When more than 20% of your cells have expected frequencies below 5, the better option is to switch to Fisher’s exact test. This test calculates exact probabilities rather than relying on the approximation that chi-square uses, making it valid even with very small samples. Most statistical software will flag this for you or run Fisher’s exact test automatically when expected frequencies are too low.

Common Mistakes to Avoid

The most frequent error is using observed frequencies where expected frequencies belong. The row and column totals you use in the formula come from the actual data, but the cell values you’re calculating are theoretical. Don’t confuse the two when plugging numbers into the chi-square formula.

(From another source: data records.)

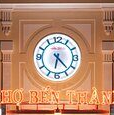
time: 6:22
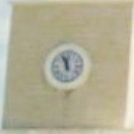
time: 11:56
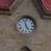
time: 4:57
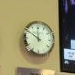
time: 11:50
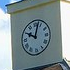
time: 10:02
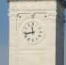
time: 11:43
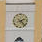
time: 2:23
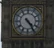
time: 4:24
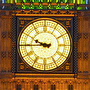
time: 9:44
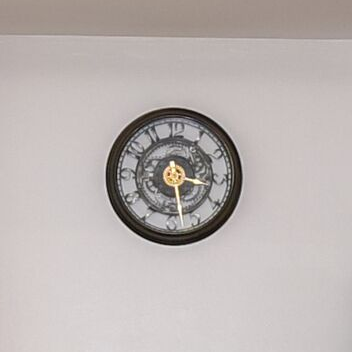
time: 3:28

Another common mistake is rounding expected frequencies to whole numbers. Expected values of 16.97 or 43.5 are perfectly valid. Keep the decimals through your calculations for accuracy, even though you’d never observe half a person in real life. These are theoretical values, not counts.

Finally, make sure you’re using the right method for your test type. If you’re working with a contingency table, use row total × column total / grand total. If you’re testing against a known distribution, use total × proportion. Mixing up the two approaches will give you the wrong expected values and an incorrect chi-square result.